African importers are taking advantage of relatively stable Indian rice prices to replenish their stocks.

The continent's need for imported rice is revised upwards this year, according to the monthly Osiriz rice market newsletter, and could amount to 20 million tonnes.

That is 3 million tons more than last year.

In question, a growing demand in urban centers, but also a local production which is stagnating.

For climatic reasons first: the increasing droughts are a real brake on rice cultivation.

The other reason is the lack of means to fight against the birds that attack the rice fields.

Faced with this threat from the sky which sometimes leads to the loss of half of production, banks and insurers are cautious.

Rice farmers are therefore forced to minimize production costs, and yields inevitably stagnate, explains Patricio Mendez del Villar, economist at the Center for International Cooperation in Agricultural Research for Development (CIRAD)
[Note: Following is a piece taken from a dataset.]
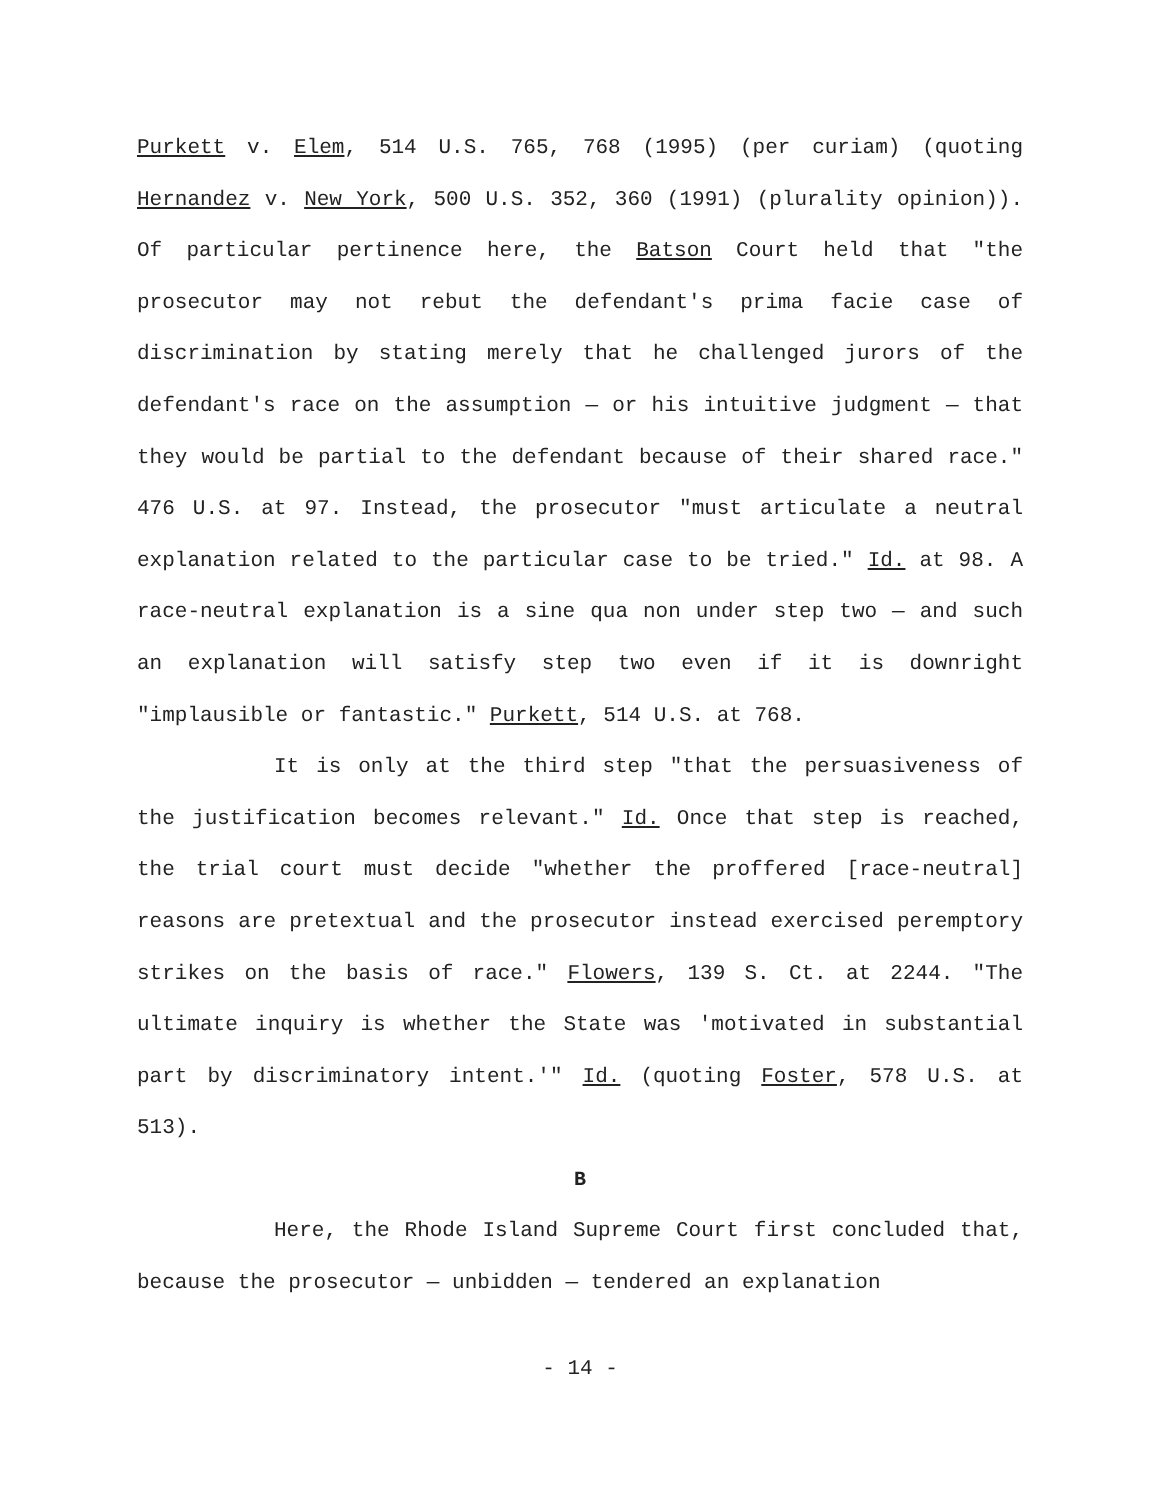Purkett v. Elem, 514 U.S. 765, 768 (1995) (per curiam) (quoting Hernandez v. New York, 500 U.S. 352, 360 (1991) (plurality opinion)). Of particular pertinence here, the Batson Court held that "the prosecutor may not rebut the defendant's prima facie case of discrimination by stating merely that he challenged jurors of the defendant's race on the assumption — or his intuitive judgment — that they would be partial to the defendant because of their shared race." 476 U.S. at 97. Instead, the prosecutor "must articulate a neutral explanation related to the particular case to be tried." Id. at 98. A race-neutral explanation is a sine qua non under step two — and such an explanation will satisfy step two even if it is downright "implausible or fantastic." Purkett, 514 U.S. at 768.
It is only at the third step "that the persuasiveness of the justification becomes relevant." Id. Once that step is reached, the trial court must decide "whether the proffered [race-neutral] reasons are pretextual and the prosecutor instead exercised peremptory strikes on the basis of race." Flowers, 139 S. Ct. at 2244. "The ultimate inquiry is whether the State was 'motivated in substantial part by discriminatory intent.'" Id. (quoting Foster, 578 U.S. at 513).
B
Here, the Rhode Island Supreme Court first concluded that, because the prosecutor — unbidden — tendered an explanation
- 14 -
“Insufficient state support”

The other limit to local production is the States' lack of real commitment, beyond electoral promises.

"

 To buy social peace, and guarantee a supply of rice at affordable prices, governments tend to bet on imported rice more than on investments that will be profitable in 10 or 20 years, 

" notes a rice trader.

The great talk of self-sufficiency in rice is too often contradicted by the facts 

", adds our interlocutor, who insists: "

rice is not a job that can be left to private individuals, the State must support them in the medium and long term for the projects to be viable

”.

In fact, African production remains confined to rice cultivation by small producers, who seek to guarantee their consumption and who struggle to market their surplus due to the lack of an appropriate distribution network.

Shortcomings that explain why most African rice-producing countries are also importing more and more rice.